Earlier this week Russian defense industry officials revealed plans to deploy a revolutionary hypersonic maneuvering strike missile by 2020 leaving Washington scrambling to come up with a new missile defense shield capable of shooting down the elite weapon.
Lockheed Martin missile defense experts believe that the Pentagon is exploring ways to shoot down the maneuvering hypersonic missiles with options including a modified extended-range version of the Terminal High-Altitude Area Defense, called THAAD-ER, as well as high-powered lasers capable of shooting down missiles before they reach hypersonic speeds.

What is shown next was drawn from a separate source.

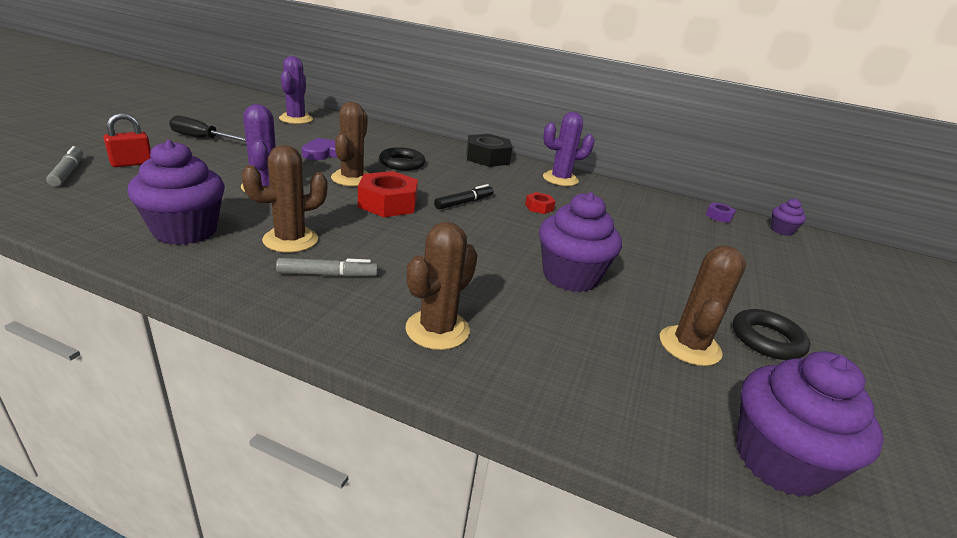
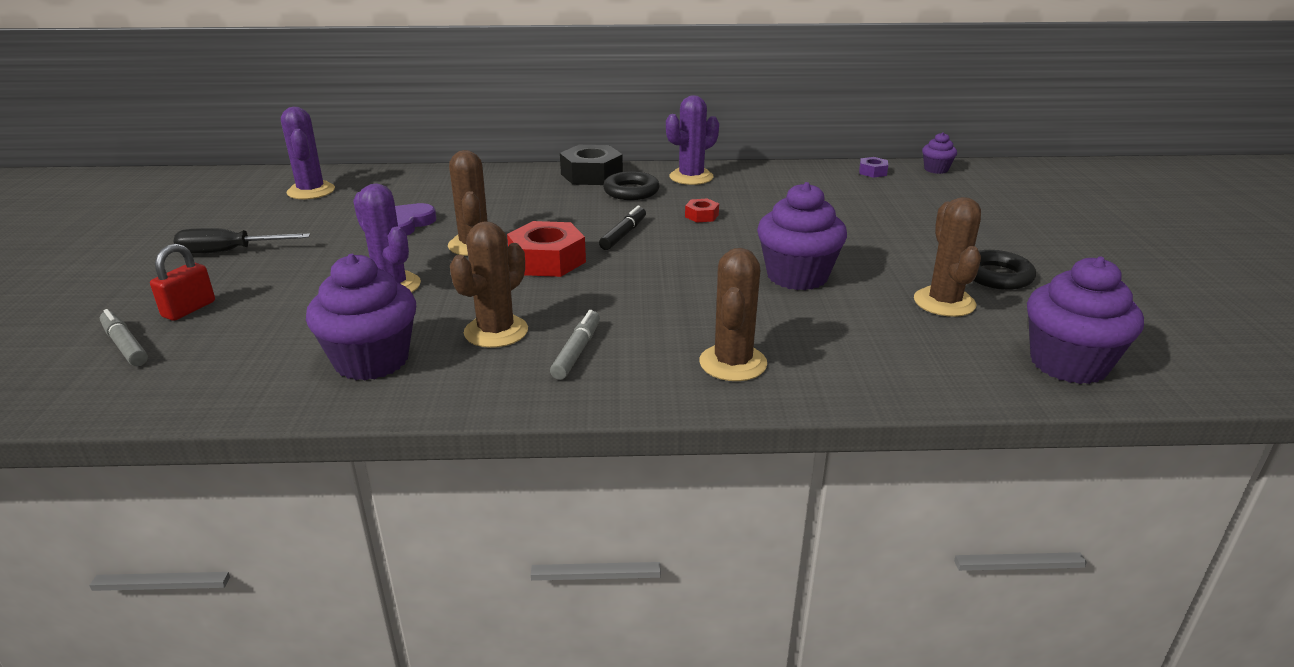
camera: 20 degrees left, 0 degrees up
grey marker [276,258,378,277] -> grey marker turned 45 degrees counterclockwise [550,310,600,380]
black ring [379,147,425,171] -> black ring moved to [603,171,660,200]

Last week, the Pentagon’s Defense Advanced Research Projects Agency (DARPA) began the bidding discovery process for a system capable of intercepting hundreds of small drone-like systems as well as conventional missile systems that led defense industry analysts to wonder whether the US military was looking for a sophisticated multi-level laser system not only to tackle the proliferation of small drones but also potentially to counter Russia’s hypersonic weapons renaissance.
The United States is also said to be developing hypersonic missiles and space vehicles as well, but defense industry insiders say that these efforts to counter Russia’s growing military superiority may never get off the ground due to a lack of program funding.
"Comparable US programs are being funded at low levels and may never actually be deployed," said former Pentagon strategic policymaker Mark Schneider who added that unlike Russia’s hypersonic missiles, US systems "will certainly not be nuclear capable under current policy."
Boris Obnosov, director of the state-run Tactical Missiles Corporation has high hopes for Russia’s next-generation hypersonic weaponry saying "It’s obvious that with such speeds – when missiles will be capable of flying through the atmosphere at speeds of seven to 12 times the speed of sound, all [air] defense systems will be weakened considerably."
US Navy Admiral Cecil Haney, commander of US Strategic Command, agrees with Obnosov’s assessment warning last week that "Hyper-glide vehicle technology can complicate our sensing and our defensive approaches."
Obnosov believes that the development of the hypersonic weapons industry in Russia will not only serve to advance the Kremlin’s military imperative, but may become the backbone of the country’s economy.
"The development of hypersonic technology can be a catalyst for development of the entire industry, the entire national economy as they used to say," said Obnosov comparing the development of hypersonics to the launching of the first satellite – Sputnik I.